═════ Information shown ═════

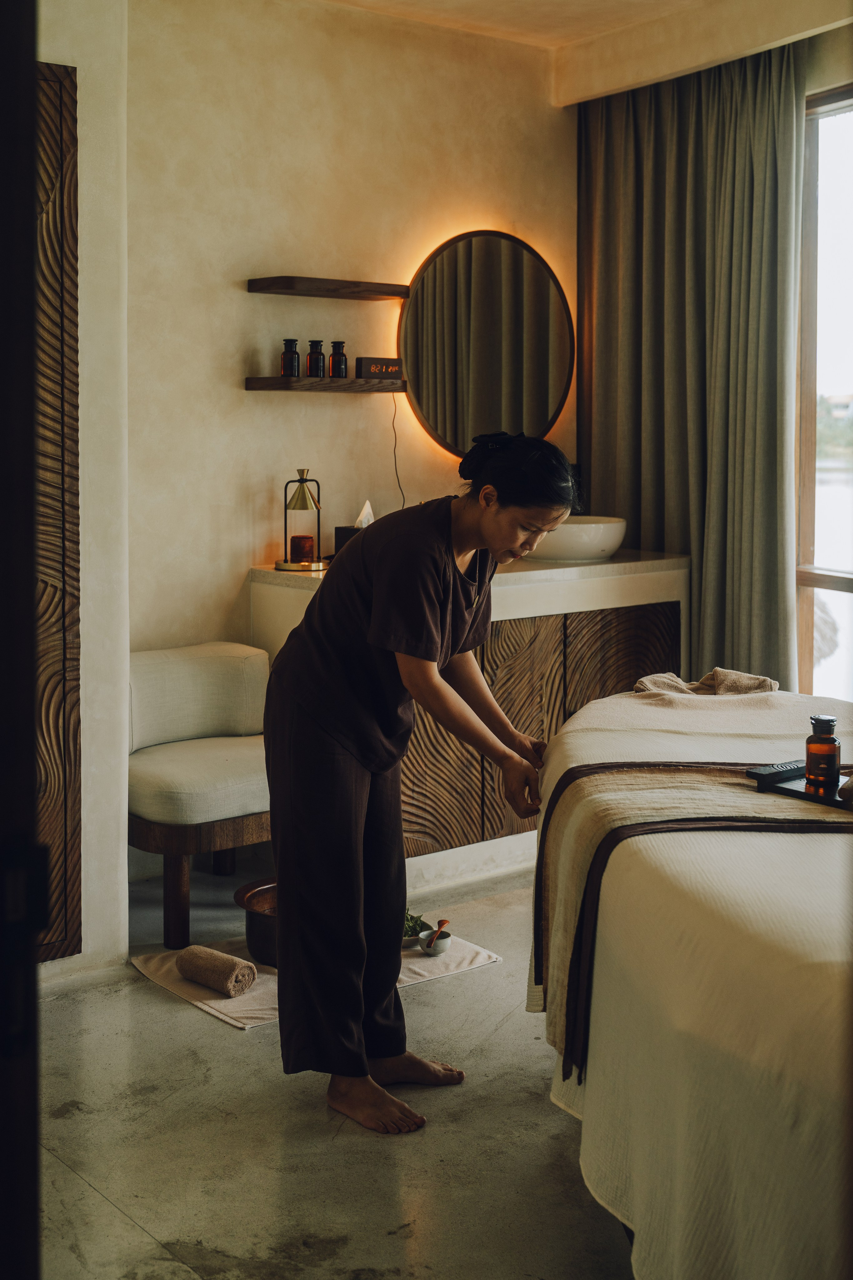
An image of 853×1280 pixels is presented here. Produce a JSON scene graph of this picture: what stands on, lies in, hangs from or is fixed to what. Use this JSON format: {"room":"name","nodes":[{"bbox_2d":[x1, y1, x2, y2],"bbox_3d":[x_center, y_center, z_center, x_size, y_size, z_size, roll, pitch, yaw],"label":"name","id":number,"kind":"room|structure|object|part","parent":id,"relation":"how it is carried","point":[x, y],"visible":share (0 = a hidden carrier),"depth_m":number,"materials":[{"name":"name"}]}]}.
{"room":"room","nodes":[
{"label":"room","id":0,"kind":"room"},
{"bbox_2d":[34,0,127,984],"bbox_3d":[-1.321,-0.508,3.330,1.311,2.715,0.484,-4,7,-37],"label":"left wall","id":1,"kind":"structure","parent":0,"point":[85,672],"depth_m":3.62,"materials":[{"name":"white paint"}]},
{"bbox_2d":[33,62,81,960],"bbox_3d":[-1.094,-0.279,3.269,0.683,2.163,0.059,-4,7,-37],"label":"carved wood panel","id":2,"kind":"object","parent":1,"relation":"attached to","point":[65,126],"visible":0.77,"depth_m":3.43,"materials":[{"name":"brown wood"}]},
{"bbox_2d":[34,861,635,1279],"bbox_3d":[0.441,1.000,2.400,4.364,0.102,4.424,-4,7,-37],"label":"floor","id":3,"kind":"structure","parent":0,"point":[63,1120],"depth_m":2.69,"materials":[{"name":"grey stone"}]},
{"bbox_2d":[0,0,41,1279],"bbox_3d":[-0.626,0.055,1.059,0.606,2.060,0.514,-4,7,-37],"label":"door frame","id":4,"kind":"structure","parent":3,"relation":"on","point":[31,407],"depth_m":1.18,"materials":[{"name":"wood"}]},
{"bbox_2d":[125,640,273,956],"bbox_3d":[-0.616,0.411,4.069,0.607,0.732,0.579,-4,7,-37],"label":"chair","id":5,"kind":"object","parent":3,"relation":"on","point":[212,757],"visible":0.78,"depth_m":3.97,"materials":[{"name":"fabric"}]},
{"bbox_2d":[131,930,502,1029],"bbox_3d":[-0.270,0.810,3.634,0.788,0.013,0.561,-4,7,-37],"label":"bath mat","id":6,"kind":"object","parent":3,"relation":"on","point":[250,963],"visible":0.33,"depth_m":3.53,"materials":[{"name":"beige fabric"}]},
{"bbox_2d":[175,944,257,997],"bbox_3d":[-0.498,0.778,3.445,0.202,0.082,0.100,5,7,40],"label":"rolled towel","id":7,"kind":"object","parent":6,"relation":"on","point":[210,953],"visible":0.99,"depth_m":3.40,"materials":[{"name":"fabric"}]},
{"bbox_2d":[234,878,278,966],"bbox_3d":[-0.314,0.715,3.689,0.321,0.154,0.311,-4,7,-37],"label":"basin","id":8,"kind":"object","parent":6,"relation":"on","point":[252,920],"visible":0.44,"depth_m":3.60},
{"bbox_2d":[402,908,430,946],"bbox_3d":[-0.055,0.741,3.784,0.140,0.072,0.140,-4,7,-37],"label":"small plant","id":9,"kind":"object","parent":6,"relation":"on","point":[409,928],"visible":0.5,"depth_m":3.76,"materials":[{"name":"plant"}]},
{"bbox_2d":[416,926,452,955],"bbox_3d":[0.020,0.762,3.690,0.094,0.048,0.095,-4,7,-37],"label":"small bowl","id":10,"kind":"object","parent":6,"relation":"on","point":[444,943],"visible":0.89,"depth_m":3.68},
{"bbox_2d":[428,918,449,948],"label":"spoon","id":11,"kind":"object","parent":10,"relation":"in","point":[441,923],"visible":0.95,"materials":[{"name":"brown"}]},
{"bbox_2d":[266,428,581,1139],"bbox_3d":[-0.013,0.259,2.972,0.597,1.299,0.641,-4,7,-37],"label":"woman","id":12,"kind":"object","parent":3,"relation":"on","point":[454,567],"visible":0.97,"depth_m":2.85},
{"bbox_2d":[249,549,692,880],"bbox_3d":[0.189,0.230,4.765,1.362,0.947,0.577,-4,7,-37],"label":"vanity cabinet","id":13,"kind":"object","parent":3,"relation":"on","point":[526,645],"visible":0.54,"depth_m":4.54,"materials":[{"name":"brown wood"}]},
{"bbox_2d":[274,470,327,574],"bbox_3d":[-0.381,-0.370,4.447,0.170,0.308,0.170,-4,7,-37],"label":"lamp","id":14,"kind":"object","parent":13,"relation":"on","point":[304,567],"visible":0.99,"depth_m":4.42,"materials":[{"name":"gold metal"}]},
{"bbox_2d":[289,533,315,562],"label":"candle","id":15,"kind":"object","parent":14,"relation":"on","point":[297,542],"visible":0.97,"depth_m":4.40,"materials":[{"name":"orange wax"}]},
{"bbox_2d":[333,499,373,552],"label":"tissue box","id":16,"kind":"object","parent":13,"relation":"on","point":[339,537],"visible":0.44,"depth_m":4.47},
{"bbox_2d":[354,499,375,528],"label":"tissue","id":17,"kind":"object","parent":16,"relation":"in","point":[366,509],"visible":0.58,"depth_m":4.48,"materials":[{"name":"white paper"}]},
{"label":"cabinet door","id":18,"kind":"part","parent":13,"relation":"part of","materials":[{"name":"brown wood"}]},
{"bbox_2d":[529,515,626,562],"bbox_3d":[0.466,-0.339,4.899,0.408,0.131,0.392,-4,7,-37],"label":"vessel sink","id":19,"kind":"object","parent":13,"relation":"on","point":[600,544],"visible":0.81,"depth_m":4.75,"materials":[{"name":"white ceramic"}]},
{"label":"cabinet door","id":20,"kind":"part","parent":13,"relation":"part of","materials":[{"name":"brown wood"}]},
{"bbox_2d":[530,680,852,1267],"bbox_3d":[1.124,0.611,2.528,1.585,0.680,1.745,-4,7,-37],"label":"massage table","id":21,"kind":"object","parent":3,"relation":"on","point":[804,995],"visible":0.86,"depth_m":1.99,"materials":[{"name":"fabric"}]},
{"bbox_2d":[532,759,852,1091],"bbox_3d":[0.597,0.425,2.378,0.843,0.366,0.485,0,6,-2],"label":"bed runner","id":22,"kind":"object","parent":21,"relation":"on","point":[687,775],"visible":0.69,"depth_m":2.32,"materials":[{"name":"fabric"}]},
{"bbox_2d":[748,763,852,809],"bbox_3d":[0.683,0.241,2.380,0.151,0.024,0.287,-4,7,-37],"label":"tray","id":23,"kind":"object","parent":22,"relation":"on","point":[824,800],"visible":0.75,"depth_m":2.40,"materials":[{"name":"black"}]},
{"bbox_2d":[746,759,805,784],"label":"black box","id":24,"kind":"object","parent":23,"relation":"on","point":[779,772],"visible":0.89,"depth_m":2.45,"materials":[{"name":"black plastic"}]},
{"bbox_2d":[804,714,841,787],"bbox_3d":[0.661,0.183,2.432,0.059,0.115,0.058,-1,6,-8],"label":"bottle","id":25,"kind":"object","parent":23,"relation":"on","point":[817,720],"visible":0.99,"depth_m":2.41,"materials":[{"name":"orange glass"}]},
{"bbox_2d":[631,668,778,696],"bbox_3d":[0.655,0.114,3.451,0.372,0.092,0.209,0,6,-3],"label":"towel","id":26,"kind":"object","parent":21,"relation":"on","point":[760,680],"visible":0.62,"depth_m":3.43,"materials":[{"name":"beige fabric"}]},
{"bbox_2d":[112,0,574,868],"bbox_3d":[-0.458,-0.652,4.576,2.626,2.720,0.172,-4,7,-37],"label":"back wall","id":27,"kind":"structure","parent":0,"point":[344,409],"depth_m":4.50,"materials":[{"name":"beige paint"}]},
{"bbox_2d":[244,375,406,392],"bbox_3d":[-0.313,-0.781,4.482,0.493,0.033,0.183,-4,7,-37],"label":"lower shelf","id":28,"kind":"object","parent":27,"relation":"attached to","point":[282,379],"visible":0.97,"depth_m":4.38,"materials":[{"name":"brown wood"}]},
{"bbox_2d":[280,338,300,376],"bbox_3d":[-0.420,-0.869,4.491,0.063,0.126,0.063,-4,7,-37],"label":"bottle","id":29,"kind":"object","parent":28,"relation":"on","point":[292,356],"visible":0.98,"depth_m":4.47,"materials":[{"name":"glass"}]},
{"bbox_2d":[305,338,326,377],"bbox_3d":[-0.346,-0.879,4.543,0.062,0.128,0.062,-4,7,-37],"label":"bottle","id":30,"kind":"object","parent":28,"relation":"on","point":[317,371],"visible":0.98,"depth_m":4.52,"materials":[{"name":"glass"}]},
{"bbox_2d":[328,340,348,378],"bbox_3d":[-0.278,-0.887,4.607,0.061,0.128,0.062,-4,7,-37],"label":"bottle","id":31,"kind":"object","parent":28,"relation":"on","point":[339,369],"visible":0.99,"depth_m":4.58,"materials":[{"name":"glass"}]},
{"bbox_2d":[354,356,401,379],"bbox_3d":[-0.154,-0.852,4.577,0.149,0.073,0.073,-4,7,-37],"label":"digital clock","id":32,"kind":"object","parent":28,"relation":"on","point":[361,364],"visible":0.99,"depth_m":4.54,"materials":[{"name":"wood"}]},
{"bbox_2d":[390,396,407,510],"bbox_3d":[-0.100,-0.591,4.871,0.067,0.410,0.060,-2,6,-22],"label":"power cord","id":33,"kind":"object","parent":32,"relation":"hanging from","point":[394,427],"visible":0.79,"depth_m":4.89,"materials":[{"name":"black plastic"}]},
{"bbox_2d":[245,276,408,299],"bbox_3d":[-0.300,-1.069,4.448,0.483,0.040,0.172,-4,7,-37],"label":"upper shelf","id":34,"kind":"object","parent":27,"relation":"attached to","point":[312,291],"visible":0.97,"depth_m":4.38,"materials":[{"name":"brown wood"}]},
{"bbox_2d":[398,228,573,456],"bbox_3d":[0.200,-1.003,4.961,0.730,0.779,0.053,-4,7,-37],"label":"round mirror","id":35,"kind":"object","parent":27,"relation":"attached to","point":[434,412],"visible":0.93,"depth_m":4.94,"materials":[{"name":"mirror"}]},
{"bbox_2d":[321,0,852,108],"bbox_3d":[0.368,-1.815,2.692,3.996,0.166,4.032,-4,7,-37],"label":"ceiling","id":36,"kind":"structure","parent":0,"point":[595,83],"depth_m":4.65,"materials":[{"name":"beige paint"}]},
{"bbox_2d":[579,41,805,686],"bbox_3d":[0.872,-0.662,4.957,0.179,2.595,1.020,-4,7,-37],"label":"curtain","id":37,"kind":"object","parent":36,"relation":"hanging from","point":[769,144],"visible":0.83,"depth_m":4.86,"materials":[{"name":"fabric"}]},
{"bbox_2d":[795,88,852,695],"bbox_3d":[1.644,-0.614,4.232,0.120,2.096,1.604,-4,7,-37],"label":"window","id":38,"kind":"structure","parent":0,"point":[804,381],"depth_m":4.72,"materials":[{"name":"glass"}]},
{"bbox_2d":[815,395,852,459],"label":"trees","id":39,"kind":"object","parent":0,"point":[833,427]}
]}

═════

Task description: Note which lines carry the word "tissue" in the material, then copy each of them.

Solution to this task:
{"bbox_2d":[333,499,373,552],"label":"tissue box","id":16,"kind":"object","parent":13,"relation":"on","point":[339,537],"visible":0.44,"depth_m":4.47},
{"bbox_2d":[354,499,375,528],"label":"tissue","id":17,"kind":"object","parent":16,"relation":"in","point":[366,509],"visible":0.58,"depth_m":4.48,"materials":[{"name":"white paper"}]},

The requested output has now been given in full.